Compiti da svolgere:
- 1) Secondo il brano sull'apertura dello store Trony a Roma, quante persone hanno fatto la coda?
- 2) Riassumi in due frasi il brano sull'apertura dello store Trony a Roma.
- 3) Ricopia alla lettera la parte del brano sull'apertura dello store Trony a Roma che inizia con le parole "L’ apertura di" e si ferma dopo "di ogni mattina.".

Estratto fornito:
# # # #

Roma, apre lo store chiude la città.

L’ apertura di uno store Trony ha bloccato Roma per ore. Ottomila persone che hanno fatto la coda anche di notte in cerca di iPod a prezzi stracciati, di lavatrici a 69 euro, di tv ultima generazione a costi irripetibili, hanno messo in ginocchio mezza Roma, paralizzando due consolari, la Cassia e la Flaminia, la Tangenziale e un nodo stradale strategico come Tor di Quinto, perennemente intasato dalle sette alle dieci di ogni mattina.

Questa è la notizia, alla quale si possono aggiungere una vetrina in frantumi, qualche accenno di rissa, un certo numero di spintoni.

# # # #

Estratto del dataset:

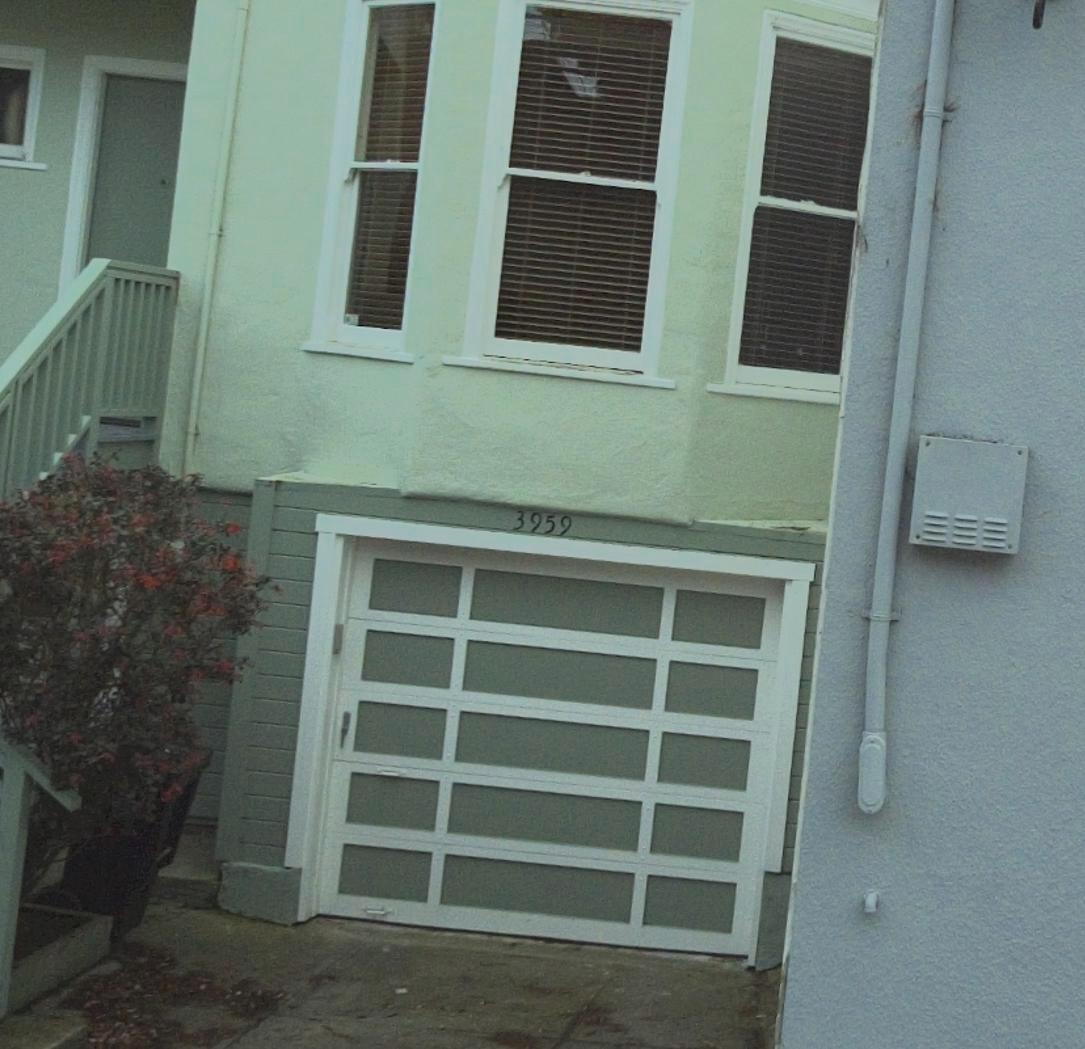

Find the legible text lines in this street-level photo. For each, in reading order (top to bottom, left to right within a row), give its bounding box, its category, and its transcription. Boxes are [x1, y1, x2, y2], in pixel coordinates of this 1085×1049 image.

# # # #

Risposte fornite:
- 1) Ottomila persone.

- 2) L'apertura di uno store Trony ha bloccato Roma per ore, con ottomila persone in coda anche di notte in cerca di prodotti a prezzi bassissimi. La folla ha paralizzato la Cassia, la Flaminia, la Tangenziale e Tor di Quinto, e ci sono stati anche una vetrina in frantumi, qualche accenno di rissa e spintoni.

- 3)
L’ apertura di uno store Trony ha bloccato Roma per ore. Ottomila persone che hanno fatto la coda anche di notte in cerca di iPod a prezzi stracciati, di lavatrici a 69 euro, di tv ultima generazione a costi irripetibili, hanno messo in ginocchio mezza Roma, paralizzando due consolari, la Cassia e la Flaminia, la Tangenziale e un nodo stradale strategico come Tor di Quinto, perennemente intasato dalle sette alle dieci di ogni mattina.